In this work, we investigate the importance of intermediate layers on the overall network performance of downstream tasks. We show that reducing the number of intermediate layers and modifying the architecture for BERTBASE results in minimal loss in fine-tuning accuracy for downstream tasks while decreasing the number of parameters and training time of the model. Additionally, we use the central kernel alignment (CKA) similarity metric and probing classifiers to demonstrate that removing intermediate layers has little impact on the learned self-attention representations.

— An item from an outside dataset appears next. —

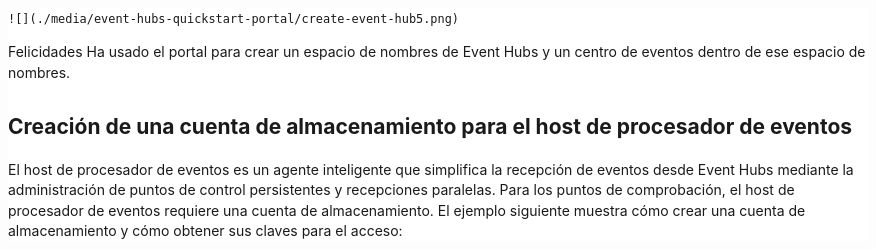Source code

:    ![](./media/event-hubs-quickstart-portal/create-event-hub5.png)

Felicidades Ha usado el portal para crear un espacio de nombres de Event Hubs y un centro de eventos dentro de ese espacio de nombres.

## <a name="create-a-storage-account-for-event-processor-host"></a>Creación de una cuenta de almacenamiento para el host de procesador de eventos

El host de procesador de eventos es un agente inteligente que simplifica la recepción de eventos desde Event Hubs mediante la administración de puntos de control persistentes y recepciones paralelas. Para los puntos de comprobación, el host de procesador de eventos requiere una cuenta de almacenamiento. El ejemplo siguiente muestra cómo crear una cuenta de almacenamiento y cómo obtener sus claves para el acceso:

- Prune Once for All: Sparse Pre-Trained Language Models
Ofir Zafrir, Ariel Larey, Guy Boudoukh, Haihao Shen, Moshe Wasserblat
Abstract Transformer-based language models are applied to a wide range of applications in natural language processing. However, they are inefficient and difficult to deploy. Many compression algorithms have been proposed to increase the implementation efficiency of large Transformer-based models on target hardware in recent years.
This work presents a new method for training sparse pre-trained Transformer language models by integrating weight pruning and model distillation. These sparse pre-trained models can transfer learning for a wide range of tasks while maintaining their sparsity pattern. We demonstrate our method with three known architectures to create sparse pre-trained BERT-Base, BERT-Large, and DistilBERT.
We show how the compressed sparse pre-trained models transfer their knowledge to five different downstream natural language tasks with minimal accuracy loss. Moreover, we show how to further compress the sparse models’ weights to 8bit precision using quantization-aware training.
For example, with our sparse pre-trained BERT-Large fine-tuned on SQuADv1.1 and quantized to 8bit, we achieve a compression ratio of 40X for the encoder with less than 1% accuracy loss. To the best of our knowledge, our results show the best compression-to-accuracy ratio for BERT-Base, BERT-Large, and DistilBERT.
- Dynamic-TinyBERT: Further Enhance the Inference Efficiency of TinyBERT by Dynamic Sequence Length
Shira Guskin, Moshe Wasserblat, Ke Ding, Gyuwan Kim
Limited computational budgets often prevent transformers from being used in production and from having their high accuracy utilized. TinyBERT  addresses the computational efficiency by self-distilling BERT  into a smaller transformer representation having fewer layers and smaller internal embedding. However, TinyBERT’s performance drops when we reduce the number of layers by 50% and drops even more abruptly when we reduce the number of layers by 75% for advanced NLP tasks such as span question answering.
Additionally, a separate model must be trained for each inference scenario with its distinct computational budget. In this work, we present Dynamic-TinyBERT, a TinyBERT model that utilizes sequence-length reduction and Hyperparameter Optimization for enhanced inference efficiency per any computational budget. Dynamic-TinyBERT is trained only once, performing on-par with BERT and achieving an accuracy speedup trade-off that is superior to any other efficient approaches (up to 3.3x with <1 loss-drop). Upon publication, the code to reproduce our work will be open-sourced.